International Stem Cell Corp. (ISCO), a California based clinical-stage company has announced that the first two patients in its Phase 1 trial in Parkinson’s disease has successfully undergone intracranial neural stem cell transplants.
Parkinson’s disease is a neurodegenerative disorder involving loss of neurons that release dopamine in the striatum. Levodopa medication is the standard treatment prescribed to patients to compensate for the loss of dopamine.
The present Phase 1 study is designed as a single arm, open-label study to evaluate the safety and tolerability of ISC-human parthenogenetic neural stem cells (hpNSC) injected intracerebrally into the striatum and substantia nigra of patients with Parkinson’s disease.
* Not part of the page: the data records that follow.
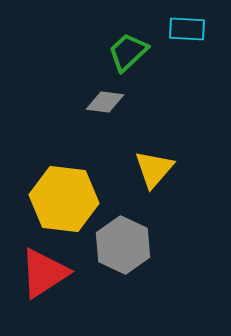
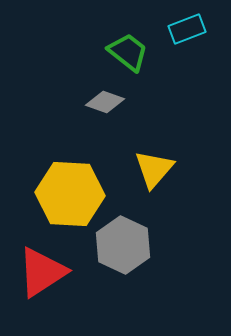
cyan rectangle: rotated 24 degrees counterclockwise
green trapezoid: rotated 81 degrees clockwise
gray diamond: rotated 12 degrees clockwise
yellow hexagon: moved 6 px right, 5 px up; rotated 4 degrees counterclockwise
red triangle: moved 2 px left, 1 px up
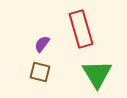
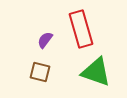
purple semicircle: moved 3 px right, 4 px up
green triangle: moved 1 px left, 2 px up; rotated 40 degrees counterclockwise
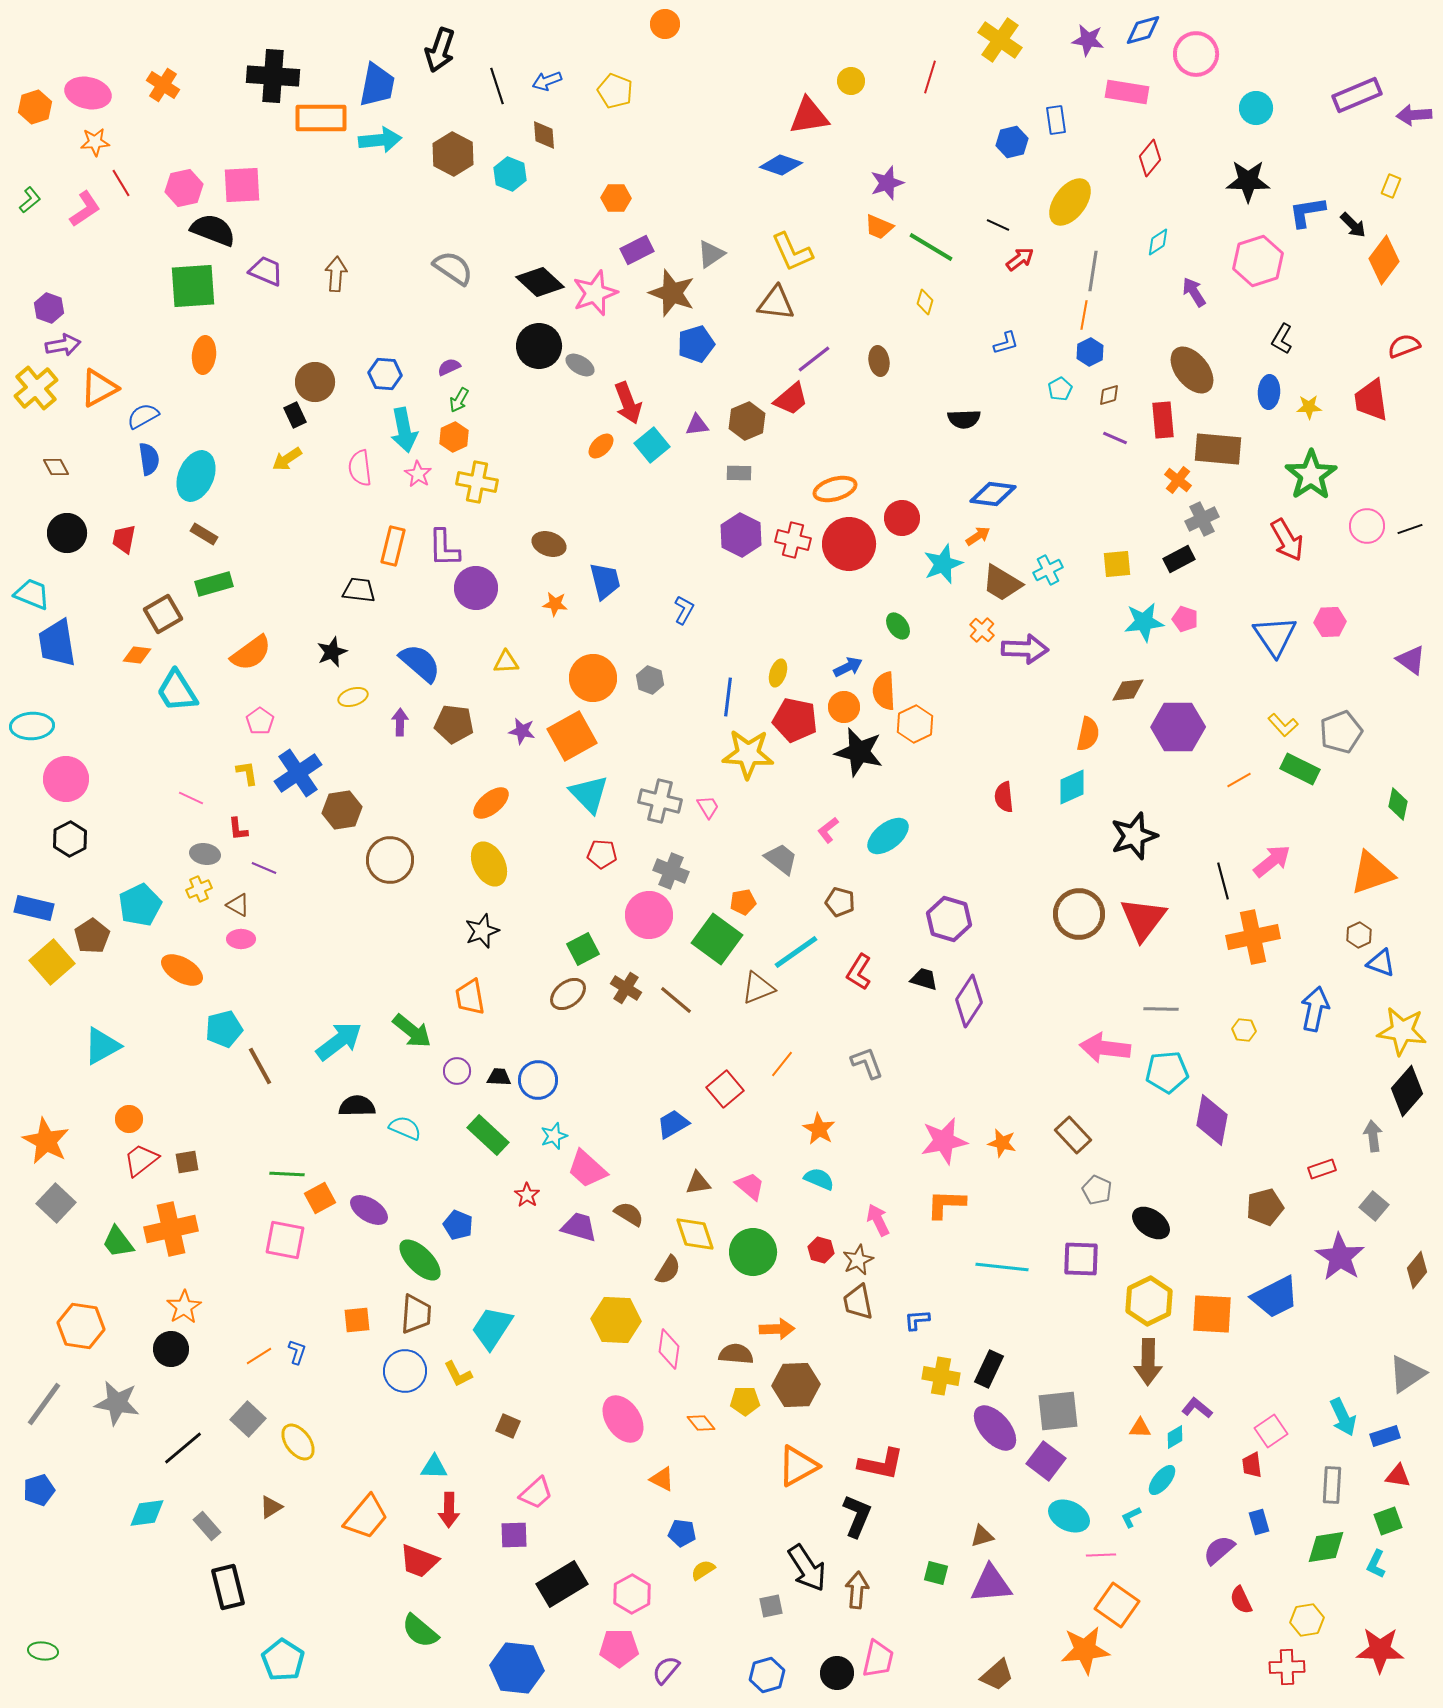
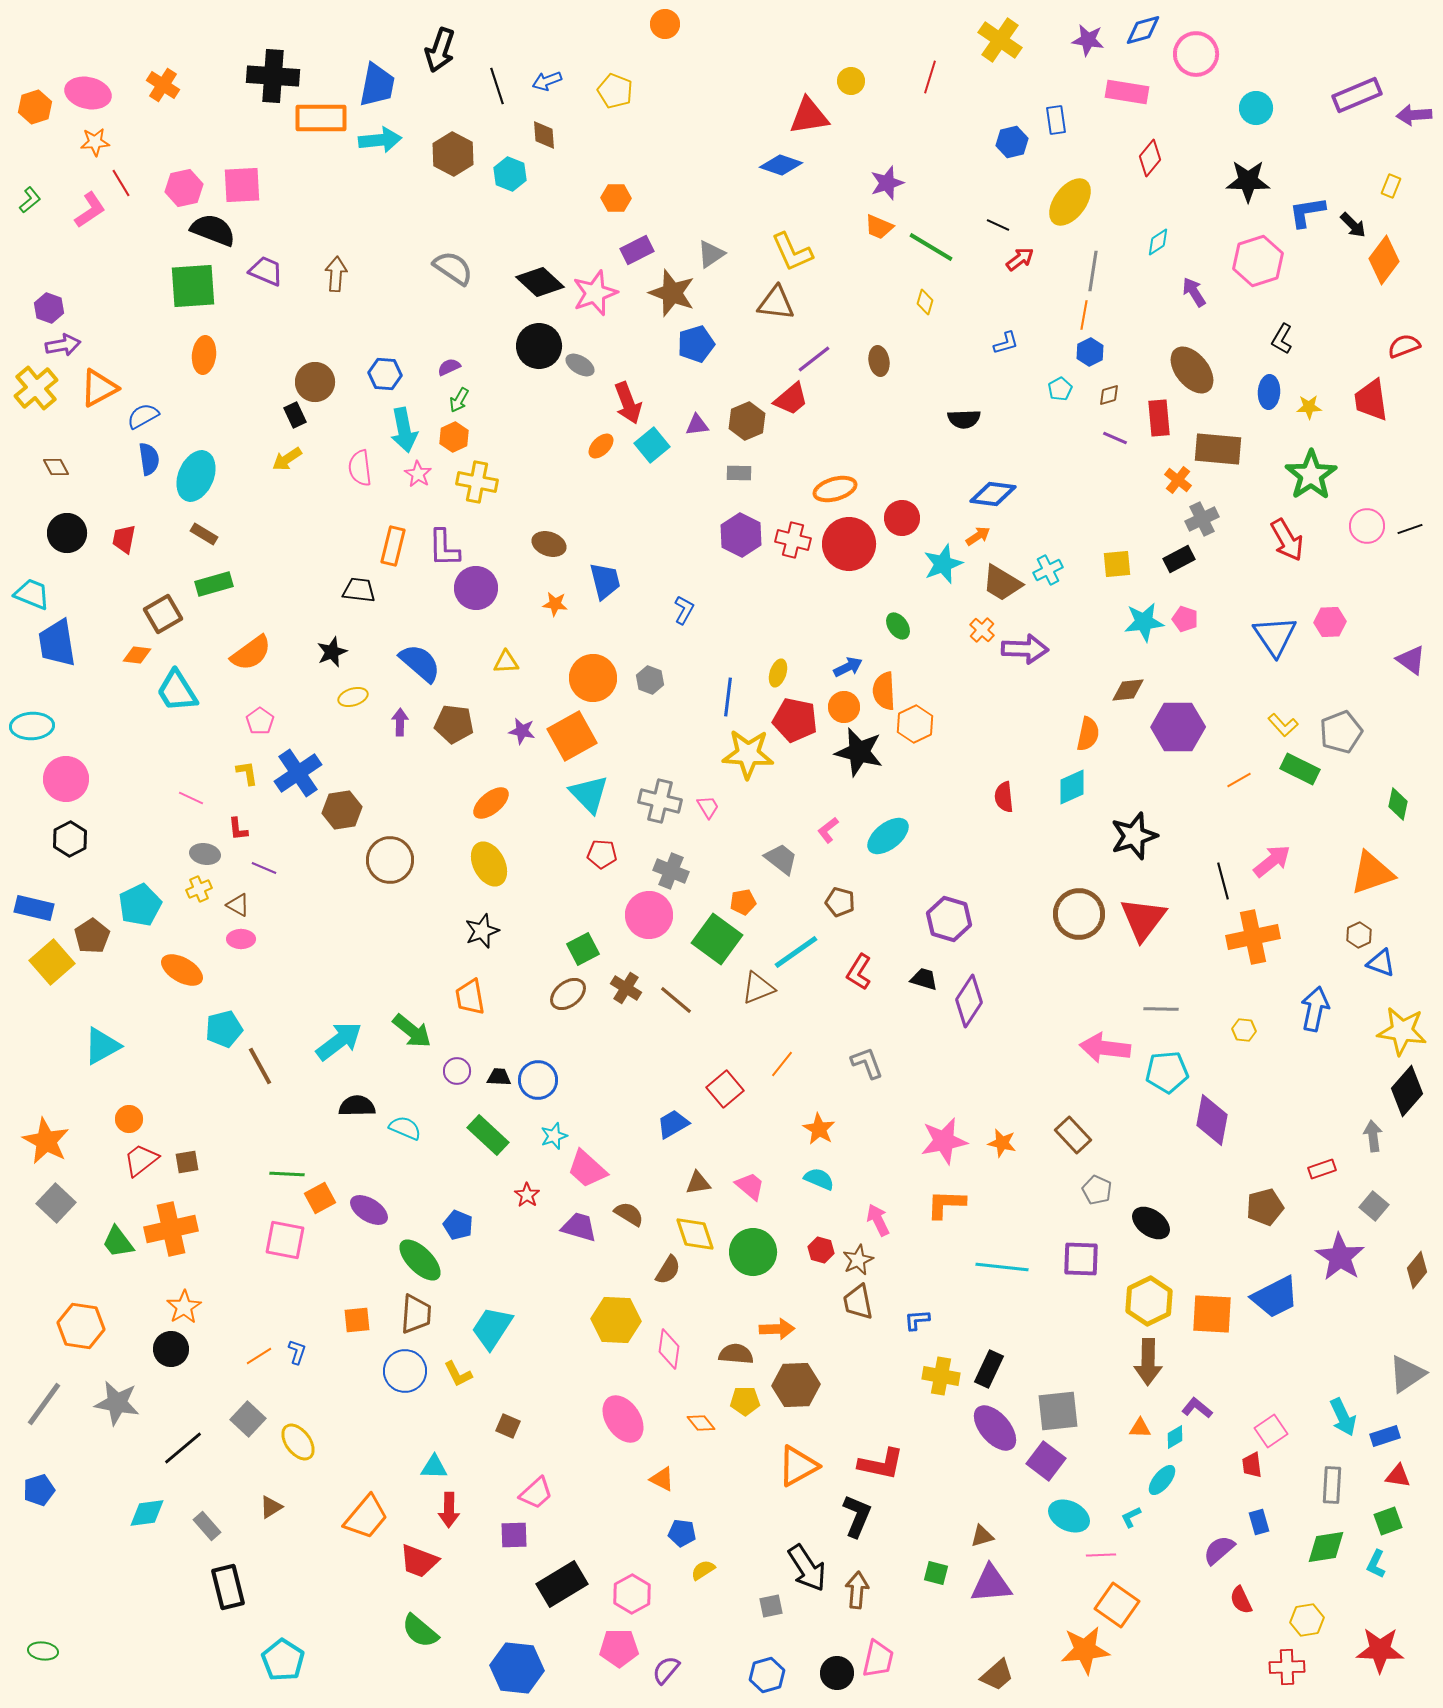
pink L-shape at (85, 209): moved 5 px right, 1 px down
red rectangle at (1163, 420): moved 4 px left, 2 px up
The study will enrol 12 patients at three dosing regimens; 4 patients each for the three different doses. The primary endpoint of the study is safety but will also gather preliminary efficacy data measured at six and 12 months following the treatment. Patients on the study will be treated with 30 million to 70 million stem cells, delivered via intracranial injection.The trial conducted at the Royal Melbourne Hospital in Australia is expected to complete in 2018.
ISCO had treated the first patient in July, but additional surgical procedures were delayed by “a supply chain disruption of equipment critical to the operation,” according to Russell Kern, ISCO’s CSO.
The company will use data obtained from the study to design a future Phase 2 trial, which is expected to initiate in late 2017 or 2018.